I think the way to salvage the readability of this logic is to separate out for example the portion that finds the child node containing the coordinates into a separate function. You could also separate the loop where you go up from the one where you go down. There is no need to put these into the same loop.

In fact, this separation would speed up the code by not checking cout for inclusion after the first step down into a child, because you already verified the inclusion when you made that step.

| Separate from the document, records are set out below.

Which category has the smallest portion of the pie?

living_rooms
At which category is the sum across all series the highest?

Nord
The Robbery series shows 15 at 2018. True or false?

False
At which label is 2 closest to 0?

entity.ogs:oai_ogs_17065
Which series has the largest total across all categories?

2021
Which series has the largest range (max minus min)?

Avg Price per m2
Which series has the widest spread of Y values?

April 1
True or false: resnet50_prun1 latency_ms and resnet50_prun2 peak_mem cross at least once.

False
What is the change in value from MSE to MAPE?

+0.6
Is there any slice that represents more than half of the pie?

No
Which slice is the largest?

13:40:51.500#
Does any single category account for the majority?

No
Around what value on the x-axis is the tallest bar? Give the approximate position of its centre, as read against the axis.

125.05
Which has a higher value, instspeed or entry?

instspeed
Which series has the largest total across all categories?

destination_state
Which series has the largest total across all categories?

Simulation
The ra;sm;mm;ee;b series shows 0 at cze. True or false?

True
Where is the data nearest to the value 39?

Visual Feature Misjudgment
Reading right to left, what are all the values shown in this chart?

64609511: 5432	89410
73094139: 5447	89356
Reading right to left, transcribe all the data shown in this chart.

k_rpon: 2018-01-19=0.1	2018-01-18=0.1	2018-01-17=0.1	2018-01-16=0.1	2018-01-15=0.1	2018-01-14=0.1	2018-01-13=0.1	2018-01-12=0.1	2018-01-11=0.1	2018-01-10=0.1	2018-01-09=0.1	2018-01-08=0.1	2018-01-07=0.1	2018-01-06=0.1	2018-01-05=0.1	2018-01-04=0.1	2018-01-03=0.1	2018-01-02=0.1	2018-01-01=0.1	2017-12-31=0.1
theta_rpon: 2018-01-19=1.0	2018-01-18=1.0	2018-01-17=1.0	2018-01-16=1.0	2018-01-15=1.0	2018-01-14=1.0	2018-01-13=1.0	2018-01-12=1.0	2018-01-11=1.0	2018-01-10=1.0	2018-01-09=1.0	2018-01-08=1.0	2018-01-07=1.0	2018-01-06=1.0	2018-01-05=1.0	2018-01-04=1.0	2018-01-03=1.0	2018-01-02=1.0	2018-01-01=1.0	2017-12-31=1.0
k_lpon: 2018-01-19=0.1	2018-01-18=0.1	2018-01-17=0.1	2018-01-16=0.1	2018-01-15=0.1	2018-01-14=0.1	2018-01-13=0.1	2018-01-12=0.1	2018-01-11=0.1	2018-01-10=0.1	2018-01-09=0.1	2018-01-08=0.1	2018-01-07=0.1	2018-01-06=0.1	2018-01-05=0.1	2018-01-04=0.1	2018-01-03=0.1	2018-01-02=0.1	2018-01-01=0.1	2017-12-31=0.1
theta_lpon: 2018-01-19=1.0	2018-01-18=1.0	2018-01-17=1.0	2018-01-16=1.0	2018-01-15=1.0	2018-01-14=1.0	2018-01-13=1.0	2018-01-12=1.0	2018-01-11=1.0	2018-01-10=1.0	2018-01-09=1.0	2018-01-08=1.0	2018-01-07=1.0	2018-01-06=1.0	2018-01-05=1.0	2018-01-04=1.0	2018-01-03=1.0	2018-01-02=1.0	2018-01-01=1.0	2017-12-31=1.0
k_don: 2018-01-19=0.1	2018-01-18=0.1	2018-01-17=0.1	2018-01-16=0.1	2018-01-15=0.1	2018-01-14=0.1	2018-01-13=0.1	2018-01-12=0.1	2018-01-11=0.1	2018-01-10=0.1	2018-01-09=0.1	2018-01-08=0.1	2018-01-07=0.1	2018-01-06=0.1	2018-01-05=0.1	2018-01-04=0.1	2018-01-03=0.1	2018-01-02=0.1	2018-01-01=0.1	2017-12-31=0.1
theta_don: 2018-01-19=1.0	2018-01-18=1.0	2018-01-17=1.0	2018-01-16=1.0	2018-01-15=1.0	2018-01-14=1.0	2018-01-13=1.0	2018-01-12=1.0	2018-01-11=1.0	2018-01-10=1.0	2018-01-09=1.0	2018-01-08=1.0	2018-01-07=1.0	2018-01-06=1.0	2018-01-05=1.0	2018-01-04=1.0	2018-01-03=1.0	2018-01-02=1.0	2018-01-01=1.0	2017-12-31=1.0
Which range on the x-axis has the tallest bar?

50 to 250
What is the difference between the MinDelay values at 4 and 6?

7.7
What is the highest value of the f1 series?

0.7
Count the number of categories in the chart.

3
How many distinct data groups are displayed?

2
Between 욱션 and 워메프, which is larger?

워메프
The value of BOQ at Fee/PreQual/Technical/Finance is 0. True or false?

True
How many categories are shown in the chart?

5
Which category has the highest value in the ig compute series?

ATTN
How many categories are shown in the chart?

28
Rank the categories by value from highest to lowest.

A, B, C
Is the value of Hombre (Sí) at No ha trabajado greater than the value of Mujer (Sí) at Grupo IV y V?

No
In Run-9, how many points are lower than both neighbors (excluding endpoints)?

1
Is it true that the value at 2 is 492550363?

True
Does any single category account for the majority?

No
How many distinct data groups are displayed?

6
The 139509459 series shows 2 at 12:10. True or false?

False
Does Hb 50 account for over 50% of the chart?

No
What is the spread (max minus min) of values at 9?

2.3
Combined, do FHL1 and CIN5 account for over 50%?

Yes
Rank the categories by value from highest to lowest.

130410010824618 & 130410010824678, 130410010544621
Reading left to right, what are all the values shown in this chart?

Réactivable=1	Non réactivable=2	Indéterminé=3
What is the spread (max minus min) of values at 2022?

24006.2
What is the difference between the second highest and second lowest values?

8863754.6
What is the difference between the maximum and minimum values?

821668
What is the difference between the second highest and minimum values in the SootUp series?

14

while not included and parent exists:
    current = parent

while True:
    if leaf:
        return success
    current = find_child(current)
    if not current (ie failed to find a child):
        return failure

Having the find_child() here avoids the need for the flag variable.

Return value

You return the tuple (cout_index, found). But the first is always -999999 if the second is false, and a valid index if true. Why do you need two values? Just return an index, if it’s negative, you didn’t succeed.

Loop over range

This code:

            for i in range(cout['nChildren']):
                child_cell = grid[cout['children'][i]]
                if ...:
                    cout_index = cout['children'][i]

loops over indices, but only uses those indices to get the elements of cout['children']. It is better to directly loop over cout['children']. The loop would look like this:

            for child_index in cout['children']:
                child_cell = grid[child_index]
                if ...:
                    cout_index = child_index

I am assuming here that cout['children'] has always exactly cout['nChildren'] elements, and doesn't have a bunch of unused elements at the end. If so, cout['nChildren'] is redundant and can be left out. If not, then you need to change how cout['children'] is defined, because it makes the code simpler.